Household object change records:
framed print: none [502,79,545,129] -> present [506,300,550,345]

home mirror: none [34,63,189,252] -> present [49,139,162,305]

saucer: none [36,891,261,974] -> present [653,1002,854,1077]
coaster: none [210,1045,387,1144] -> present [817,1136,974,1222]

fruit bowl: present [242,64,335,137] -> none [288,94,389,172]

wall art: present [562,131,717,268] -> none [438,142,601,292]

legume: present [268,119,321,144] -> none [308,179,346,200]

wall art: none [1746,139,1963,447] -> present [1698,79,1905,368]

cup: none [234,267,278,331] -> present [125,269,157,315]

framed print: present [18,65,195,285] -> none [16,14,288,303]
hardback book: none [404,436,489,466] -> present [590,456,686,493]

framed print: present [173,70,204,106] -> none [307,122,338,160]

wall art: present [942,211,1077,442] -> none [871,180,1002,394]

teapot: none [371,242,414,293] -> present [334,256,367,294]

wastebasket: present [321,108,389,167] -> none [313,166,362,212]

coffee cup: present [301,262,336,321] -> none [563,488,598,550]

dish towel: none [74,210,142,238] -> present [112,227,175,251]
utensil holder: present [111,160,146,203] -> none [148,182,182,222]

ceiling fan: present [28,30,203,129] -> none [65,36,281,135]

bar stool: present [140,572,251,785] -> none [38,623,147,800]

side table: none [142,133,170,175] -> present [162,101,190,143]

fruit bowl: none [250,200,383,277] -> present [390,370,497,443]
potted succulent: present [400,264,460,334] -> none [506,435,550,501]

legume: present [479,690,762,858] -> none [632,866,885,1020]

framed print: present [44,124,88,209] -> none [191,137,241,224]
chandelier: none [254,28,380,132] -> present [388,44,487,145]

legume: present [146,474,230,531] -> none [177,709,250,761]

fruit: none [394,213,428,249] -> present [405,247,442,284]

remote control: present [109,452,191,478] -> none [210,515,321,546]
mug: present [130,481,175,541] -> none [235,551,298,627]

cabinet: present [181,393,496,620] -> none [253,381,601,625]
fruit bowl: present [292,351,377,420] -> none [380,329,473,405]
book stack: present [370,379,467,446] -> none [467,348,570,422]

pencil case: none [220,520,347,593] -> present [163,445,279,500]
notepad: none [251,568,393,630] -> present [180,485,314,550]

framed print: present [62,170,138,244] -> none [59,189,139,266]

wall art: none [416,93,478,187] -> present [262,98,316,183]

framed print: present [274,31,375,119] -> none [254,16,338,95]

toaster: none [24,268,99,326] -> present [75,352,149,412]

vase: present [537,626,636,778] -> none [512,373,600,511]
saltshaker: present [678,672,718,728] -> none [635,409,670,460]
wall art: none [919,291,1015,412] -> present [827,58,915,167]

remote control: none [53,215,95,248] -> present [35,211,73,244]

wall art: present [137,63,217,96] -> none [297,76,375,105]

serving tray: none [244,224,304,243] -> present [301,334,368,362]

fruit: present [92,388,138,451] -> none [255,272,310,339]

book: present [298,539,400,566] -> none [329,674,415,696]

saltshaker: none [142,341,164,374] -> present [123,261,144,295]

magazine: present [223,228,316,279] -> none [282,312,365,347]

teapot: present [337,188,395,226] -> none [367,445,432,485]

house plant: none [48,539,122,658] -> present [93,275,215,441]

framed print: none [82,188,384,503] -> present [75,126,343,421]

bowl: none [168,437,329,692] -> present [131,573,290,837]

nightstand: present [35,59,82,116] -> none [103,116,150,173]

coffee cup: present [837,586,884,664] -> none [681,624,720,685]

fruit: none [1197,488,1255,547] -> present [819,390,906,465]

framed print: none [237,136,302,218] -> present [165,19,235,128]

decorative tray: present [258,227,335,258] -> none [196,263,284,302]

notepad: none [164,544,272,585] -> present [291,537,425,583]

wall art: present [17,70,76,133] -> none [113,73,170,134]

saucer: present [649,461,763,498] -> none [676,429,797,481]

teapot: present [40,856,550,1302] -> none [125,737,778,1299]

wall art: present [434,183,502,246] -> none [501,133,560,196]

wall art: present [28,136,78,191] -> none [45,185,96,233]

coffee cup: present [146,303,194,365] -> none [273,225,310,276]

Instructions to follow => Set all the entries above down again exactly.

Exercise solution =>
framed print: none [502,79,545,129] -> present [506,300,550,345]

home mirror: none [34,63,189,252] -> present [49,139,162,305]

saucer: none [36,891,261,974] -> present [653,1002,854,1077]
coaster: none [210,1045,387,1144] -> present [817,1136,974,1222]

fruit bowl: present [242,64,335,137] -> none [288,94,389,172]

wall art: present [562,131,717,268] -> none [438,142,601,292]

legume: present [268,119,321,144] -> none [308,179,346,200]

wall art: none [1746,139,1963,447] -> present [1698,79,1905,368]

cup: none [234,267,278,331] -> present [125,269,157,315]

framed print: present [18,65,195,285] -> none [16,14,288,303]
hardback book: none [404,436,489,466] -> present [590,456,686,493]

framed print: present [173,70,204,106] -> none [307,122,338,160]

wall art: present [942,211,1077,442] -> none [871,180,1002,394]

teapot: none [371,242,414,293] -> present [334,256,367,294]

wastebasket: present [321,108,389,167] -> none [313,166,362,212]

coffee cup: present [301,262,336,321] -> none [563,488,598,550]

dish towel: none [74,210,142,238] -> present [112,227,175,251]
utensil holder: present [111,160,146,203] -> none [148,182,182,222]

ceiling fan: present [28,30,203,129] -> none [65,36,281,135]

bar stool: present [140,572,251,785] -> none [38,623,147,800]

side table: none [142,133,170,175] -> present [162,101,190,143]

fruit bowl: none [250,200,383,277] -> present [390,370,497,443]
potted succulent: present [400,264,460,334] -> none [506,435,550,501]

legume: present [479,690,762,858] -> none [632,866,885,1020]

framed print: present [44,124,88,209] -> none [191,137,241,224]
chandelier: none [254,28,380,132] -> present [388,44,487,145]

legume: present [146,474,230,531] -> none [177,709,250,761]

fruit: none [394,213,428,249] -> present [405,247,442,284]

remote control: present [109,452,191,478] -> none [210,515,321,546]
mug: present [130,481,175,541] -> none [235,551,298,627]

cabinet: present [181,393,496,620] -> none [253,381,601,625]
fruit bowl: present [292,351,377,420] -> none [380,329,473,405]
book stack: present [370,379,467,446] -> none [467,348,570,422]

pencil case: none [220,520,347,593] -> present [163,445,279,500]
notepad: none [251,568,393,630] -> present [180,485,314,550]

framed print: present [62,170,138,244] -> none [59,189,139,266]

wall art: none [416,93,478,187] -> present [262,98,316,183]

framed print: present [274,31,375,119] -> none [254,16,338,95]

toaster: none [24,268,99,326] -> present [75,352,149,412]

vase: present [537,626,636,778] -> none [512,373,600,511]
saltshaker: present [678,672,718,728] -> none [635,409,670,460]
wall art: none [919,291,1015,412] -> present [827,58,915,167]

remote control: none [53,215,95,248] -> present [35,211,73,244]

wall art: present [137,63,217,96] -> none [297,76,375,105]

serving tray: none [244,224,304,243] -> present [301,334,368,362]

fruit: present [92,388,138,451] -> none [255,272,310,339]

book: present [298,539,400,566] -> none [329,674,415,696]

saltshaker: none [142,341,164,374] -> present [123,261,144,295]

magazine: present [223,228,316,279] -> none [282,312,365,347]

teapot: present [337,188,395,226] -> none [367,445,432,485]

house plant: none [48,539,122,658] -> present [93,275,215,441]

framed print: none [82,188,384,503] -> present [75,126,343,421]

bowl: none [168,437,329,692] -> present [131,573,290,837]

nightstand: present [35,59,82,116] -> none [103,116,150,173]

coffee cup: present [837,586,884,664] -> none [681,624,720,685]

fruit: none [1197,488,1255,547] -> present [819,390,906,465]

framed print: none [237,136,302,218] -> present [165,19,235,128]

decorative tray: present [258,227,335,258] -> none [196,263,284,302]

notepad: none [164,544,272,585] -> present [291,537,425,583]

wall art: present [17,70,76,133] -> none [113,73,170,134]

saucer: present [649,461,763,498] -> none [676,429,797,481]

teapot: present [40,856,550,1302] -> none [125,737,778,1299]

wall art: present [434,183,502,246] -> none [501,133,560,196]

wall art: present [28,136,78,191] -> none [45,185,96,233]

coffee cup: present [146,303,194,365] -> none [273,225,310,276]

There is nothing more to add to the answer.